Coastal communities at the heart of research

The University of Hull’s commitment to working with, and to the benefit of, local and coastal communities continues with new projects bringing creative community engagement to people in Skipsea and Cowden.

This forms part of our wider objectives to work more closely and collaboratively with other organisations, partners and communities who already live and work in coastal areas. This includes highlighting and sharing the important and often overlooked life stories and experiences of those living along the East Riding coastline.

Working with partners from the newly funded East Riding Coastal Transition Accelerator Project (CTAP), academic researchers and PhD students from the Energy and Environment Institute organised two informal drop-in workshops in November 2023. Local residents were invited to share their experiences of coastal change, putting their stories onto large-scale printed maps, and sharing photographs and memories of the changing local coastline. 

In doing so we built on the ‘learning histories’ approach we previously utilised in our Risky Cities project. By drawing on individual experiences and collective histories we are able to generate discussions that drive climate awareness, action and resilience. 

Coastal communities pic 1
Workshop participants overlay their stories and local maps

Building on the legacies of previous projects in Withernsea and Skipsea, we wanted to better understand what people’s stories could tell us about how communities can be supported by academic researchers working on coastal change. By putting community needs at the start of the research design process we hope to better serve our local communities as part of our University-wide commitment to being a positive civic organisation in the region.

We wanted to hear and amplify the voices of those who are seldomly heard, who are most exposed to the effects of coastal erosion and who have tried to overcome the challenges by building on the knowledge that has been shared over generations. As academic researchers this also makes our work more likely to have real-world impacts, which is something that we are deeply committed to at the Energy and Environment Institute and in our partnership with the Yorkshire & Humber Policy Engagement Research Network (Y-PERN). From our previous work on the Risky Cities project, we know that building strong, lasting relationships with communities is really important for delivering research that makes a difference. It is also important for the Coastal Transition Accelerator Project that local voices inform their work to increase community resilience.

Coastal communities pic 2
Workshop participant looks through local photographs

Participants shared testimonies, images and family albums they have kept over the years. They told us their stories and what matters, worries them, and what they have learned from their experience of living along the coast.

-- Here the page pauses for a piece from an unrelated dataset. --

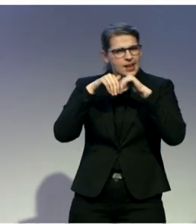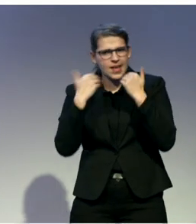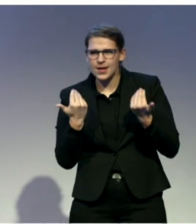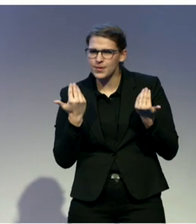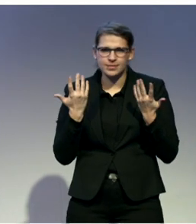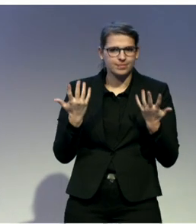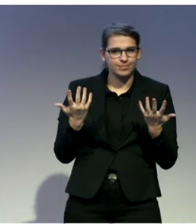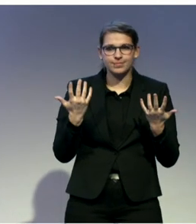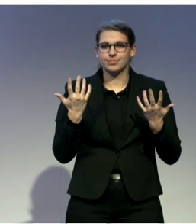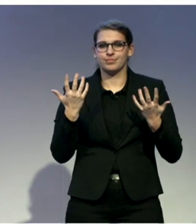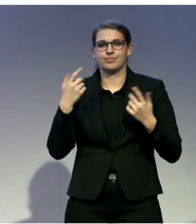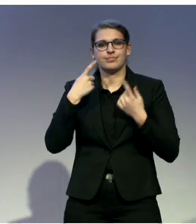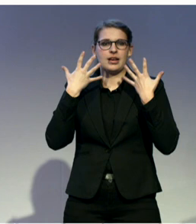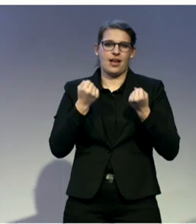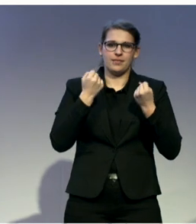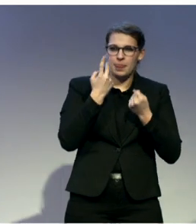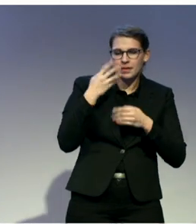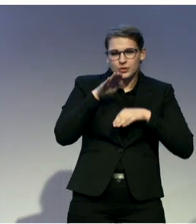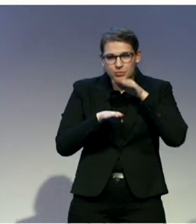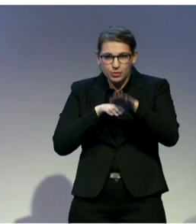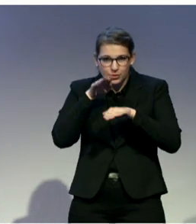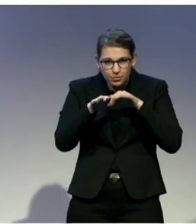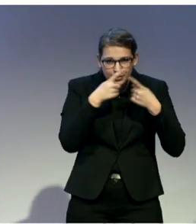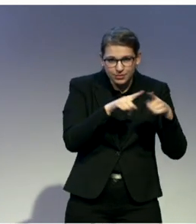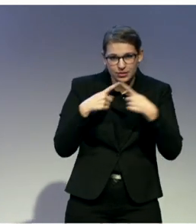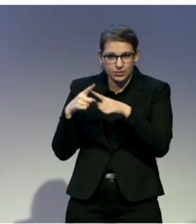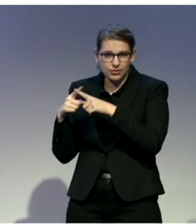of steps. Tools for social accessibility.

From years of neighbours watching parts of the coastline change and houses, shops and farms come and go; to memories of walking dogs along the beach and increasingly difficult access to the shoreline as entryways are washed away; to a cow falling over the cliff edge and walking up the beach to be rescued further north.

These stories highlight the social, historical and physical impacts of erosion and how experiences of change, loss and hope are encountered at an everyday level. They express a need to remember and support the voices of those most affected, with many participants expressing their frustration those who had lost the most were often those also having to pay for demolition of unsafe properties.

Coastal communities pic 3
Workshop participants review historic aerial photographs

We plan that these creative workshops will form part of our continued engagement with partners and communities on the east coast – as we scale up our community engagement work across East Riding and continue to develop community led knowledge of the coast.